Le directeur de l'administration pénitentiaire m'avait envoyé un courrier, le 22 mars dernier, dans lequel il m'indiquait étudier l'implantation d'un établissement pour courtes peines. Je sais que vous vous intéressez à l'insertion et à la réinsertion des détenus, madame la ministre ; vous savez donc que ces établissements sont des vecteurs extraordinaires de réinsertion.

Fontenay-le-Comte est l'un des bassins les plus concernés par la crise dans notre région, où plusieurs usines ont fermé.

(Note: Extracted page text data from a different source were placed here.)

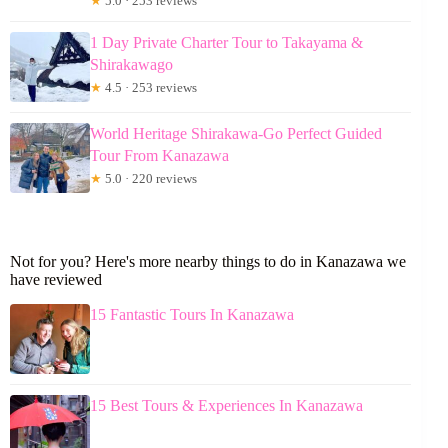
★
5.0 · 253 reviews
1 Day Private Charter Tour to Takayama &
Shirakawago
★
4.5 · 253 reviews
World Heritage Shirakawa-Go Perfect Guided
Tour From Kanazawa
★
5.0 · 220 reviews
Not for you? Here's more nearby things to do in Kanazawa we
have reviewed
15 Fantastic Tours In Kanazawa
15 Best Tours & Experiences In Kanazawa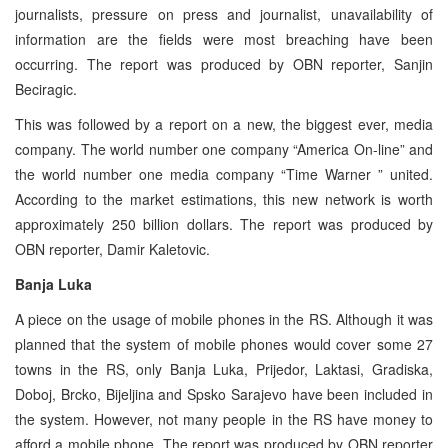
journalists, pressure on press and journalist, unavailability of
information are the fields were most breaching have been
occurring. The report was produced by OBN reporter, Sanjin
Beciragic.
This was followed by a report on a new, the biggest ever, media
company. The world number one company “America On-line” and
the world number one media company “Time Warner ” united.
According to the market estimations, this new network is worth
approximately 250 billion dollars. The report was produced by
OBN reporter, Damir Kaletovic.
Banja Luka
A piece on the usage of mobile phones in the RS. Although it was
planned that the system of mobile phones would cover some 27
towns in the RS, only Banja Luka, Prijedor, Laktasi, Gradiska,
Doboj, Brcko, Bijeljina and Spsko Sarajevo have been included in
the system. However, not many people in the RS have money to
afford a mobile phone. The report was produced by OBN reporter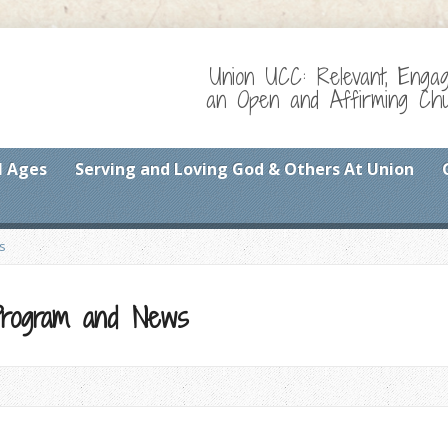
Union UCC: Relevant, Enga
an Open and Affirming Chur
l Ages
Serving and Loving God & Others At Union
s
 Program and News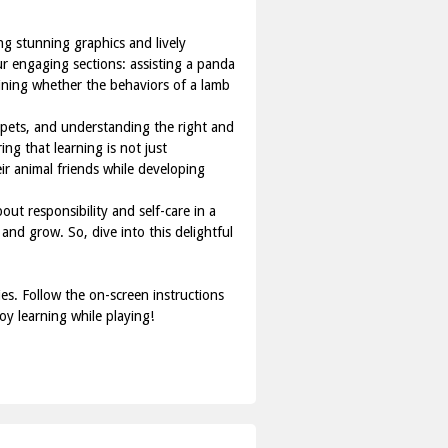
ng stunning graphics and lively
our engaging sections: assisting a panda
mining whether the behaviors of a lamb
r pets, and understanding the right and
ng that learning is not just
ir animal friends while developing
out responsibility and self-care in a
and grow. So, dive into this delightful
es. Follow the on-screen instructions
oy learning while playing!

La création d'un centre pour courtes peines était une bonne nouvelle. Certes, elle nous avait été annoncée par le précédent gouvernement, mais peu importe. Vous représentez l'État, madame la garde des sceaux. L'intérêt général n'est ni de droite ni de gauche. La création d'un tel centre dans un secteur frappé par le chômage est une mesure d'intérêt général ; ce n'est pas une affaire politique. Le député-maire socialiste de Fontenay-le-Comte est totalement d'accord avec nous, vous pouvez l'interroger, tout simplement parce que c'est une affaire de bon sens.

Je vous en supplie, ne décevez pas la population !

Je vous demande donc, madame la garde des sceaux, de bien vouloir remettre l'ouvrage sur le métier et d'accepter d'étudier l'implantation d'un centre de détention pour courtes peines de 150 places. Cela serait bon pour l'insertion des détenus comme pour l'emploi local.